On the front line of the fight against disease


03 February 2016

Meet the LUMS alumnus using his business knowledge to help accelerate scientific advances.

The transition from the laboratory to Lancaster University Management School gave Richard Lumb an intense lesson in the thinking power generated when different cultures meet. Now, he is applying that idea to his mission to speed up advances in the world of genomics.

Richard is the founding CEO of Front Line Genomics - which organises conferences and events on the subject all over the world.

“Genomics refers to the study of an organism’s entire genetic makeup, called a genome,” he explains.

“Variations in the genome can contribute to the cause of diseases, such as cancer. Therefore, studying the genome can help us understand, treat and predict diseases with unprecedented accuracy.”

Richard still remembers the impact of walking into the lecture theatre at Lancaster University Management School for his first session as a new student on the Management MSc course and being met by a sea of faces from every corner of the world.

“It was so unexpected,” he remembers. “I’d just finished a PhD in cell biology and felt a bit like a fish out of water. All of a sudden I saw the opportunity to work with smart people from all sorts of cultures and perspectives. It opened up my mind in such a powerful way, that later I realised I could apply the same approach to what I am now trying to do in genomics.”

Front Line Genomics - which Richard set up in 2013 - is what he describes as a “commercial enterprise with a social conscience”. Its focus is to bring together diverse groups interested in genomics who do not normally talk to each other, including medical researchers, clinicians, industry, charities and people whose lives have been adversely affected by their genetic makeup. The aim is to cut the time it takes for genomic breakthroughs to benefit patients.

He had no thoughts of genomics when he arrived at Lancaster fresh from completing his PhD in Biochemistry/ Cell Biology at Manchester University. He simply wanted to learn more about business and find out how to use science in a commercial context. Then, in 2009, his father died of mesothelioma - a form of cancer caused by exposure to asbestos - and his life plan changed.

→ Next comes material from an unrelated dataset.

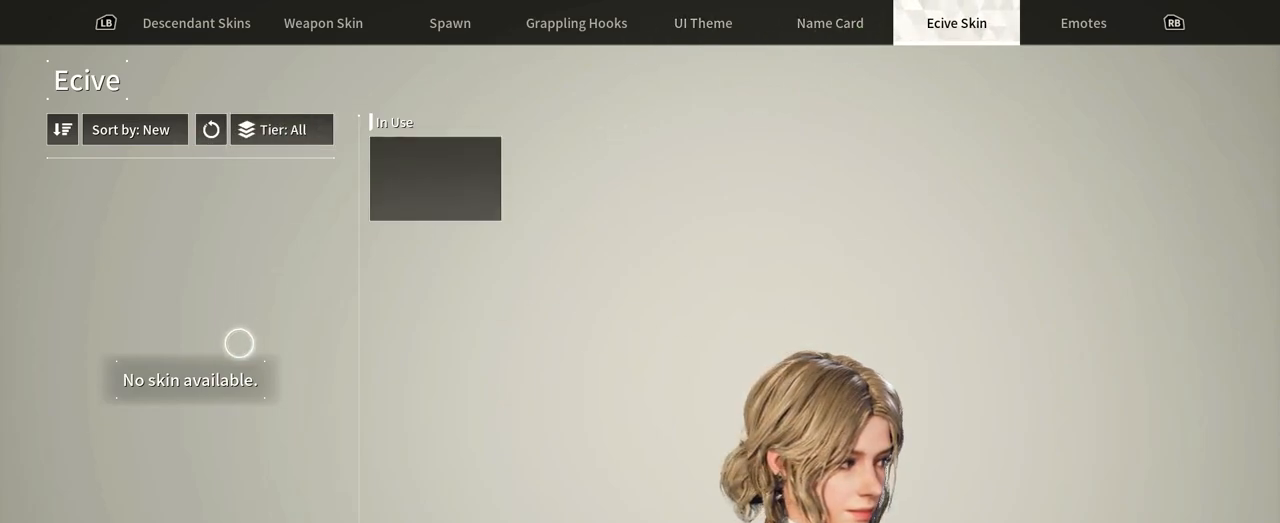
{"dt_ms": 500, "buttons": [], "left_stick": "center", "right_stick": "center", "events": [[67, "left_stick", "center"]]}
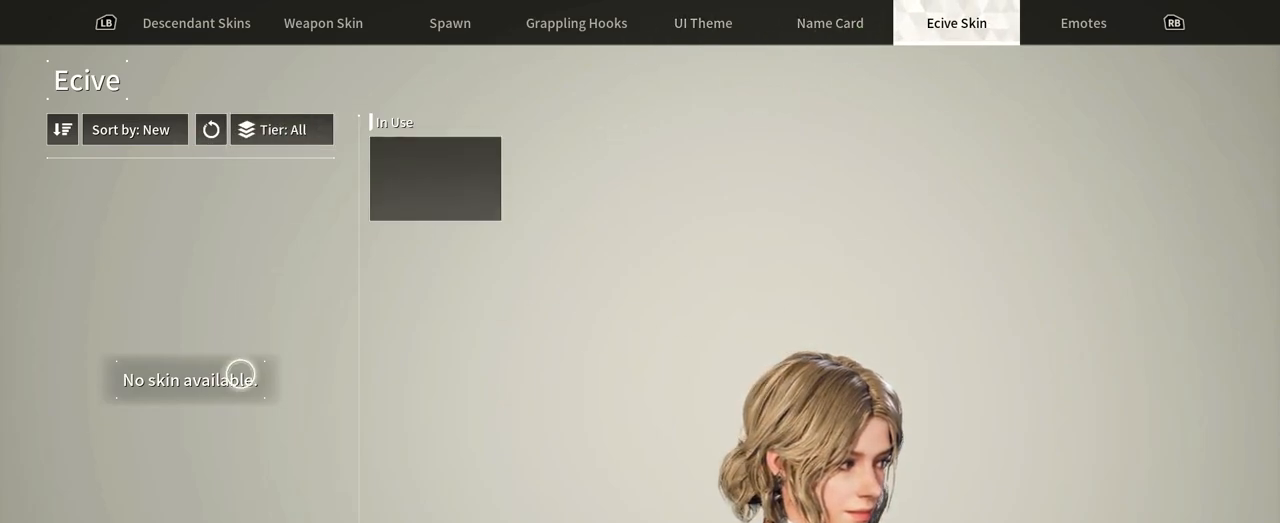
{"dt_ms": 500, "buttons": [], "left_stick": "down-right", "right_stick": "center", "events": [[417, "left_stick", "down-right"]]}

He read around the condition and found out about a genetic mutation called BAP1, which increases the chance of mesothelioma sufferers dying from it by a factor of 10. Suddenly, he wondered how the outcome of their diseases might have differed if patients had known whether or not they carried the BAP1 mutation.

“Here we have a technology that allows people to understand about their own bodies and can affect the decisions they make when they are ill” he says.

“It might also affect whether they decide to expose themselves to certain working environments - like my father might have been able to do about asbestos had he had the information.”

Here was Richard’s opportunity to bring science and business together in order to benefit future patients, and here was where what he had learned at Lancaster really came into its own; the figure of his lecturer in project management, Ian Cammack, standing out in his mind.

“Ian Cammack was inspirational,” he says. “Working with us in small groups, he talked about NASA and other cool projects in such a practical way that he got us thinking about running something much bigger than a corner shop. People from different cultures and perspectives were working together and I often found myself mediating those discussions. That was such a strength of the course.”

He left Lancaster unsure what to do - except that it would not be academia - and had taken on a number of short-term projects to help him decide, including working in Tesco’s financial services, on project and department management in Sainsbury’s and running a speed dating franchise, which he says “was a great chance to put Lancaster project management ideas into practice”.

His CV was spotted by IntertechPira, which gained him a job as a conference producer. He was working on 10 events a year, of which half were in life sciences, bringing him important drug company contacts. He developed further links and experience with conference organising companies Terrapinn and Hanson Wade. He also picked up financial backing from Clarion Events, which enabled him to set up Front Line Genomics.

True to his inspiration from Lancaster, Front Line Genomics is working to bring together people from the worlds of academia, industry, healthcare, government and the investment community, plus members of the public. The organisation produces publications highlighting technological advances for clinical staff, a bi-monthly magazine aimed at all relevant groups, and puts on conferences.

These are called “festivals”, because they are designed to be fun, to be affordable to anyone interested and to draw on ideas from diverse sources. A commercial, rather than a charity, model was the only one that would achieve Richard’s aims fast and efficiently. The first festival took place in Boston, USA in 2015, followed by another in London in January 2016. More are in the pipeline.

Raising awareness of the possibilities of genomics is his biggest goal - even looking 10 years down the line - but he is also excited at the possibilities of genetic sequencing being made routine and accessible on a mass scale.

He feels that although knowledge of genomic medicine is substantial, it is not accessible to everyone in all areas, and in many cases the treatments don’t exist to deliver a satisfactory outcome for patients. He wants this to change.

The biggest barriers to patients receiving genomic advances are the way that clinicians are trained, and the capability of healthcare organisations to fund and implement necessary advances.

Richard realises he has a challenge ahead to make progress, but his festivals are causing excitement in the genomics field, because groups are being given the means of communicating with others they have never met before. That way lies success, he says: “As my whole life experience was opened up by Lancaster, so we want to do the same with the genomics industry.”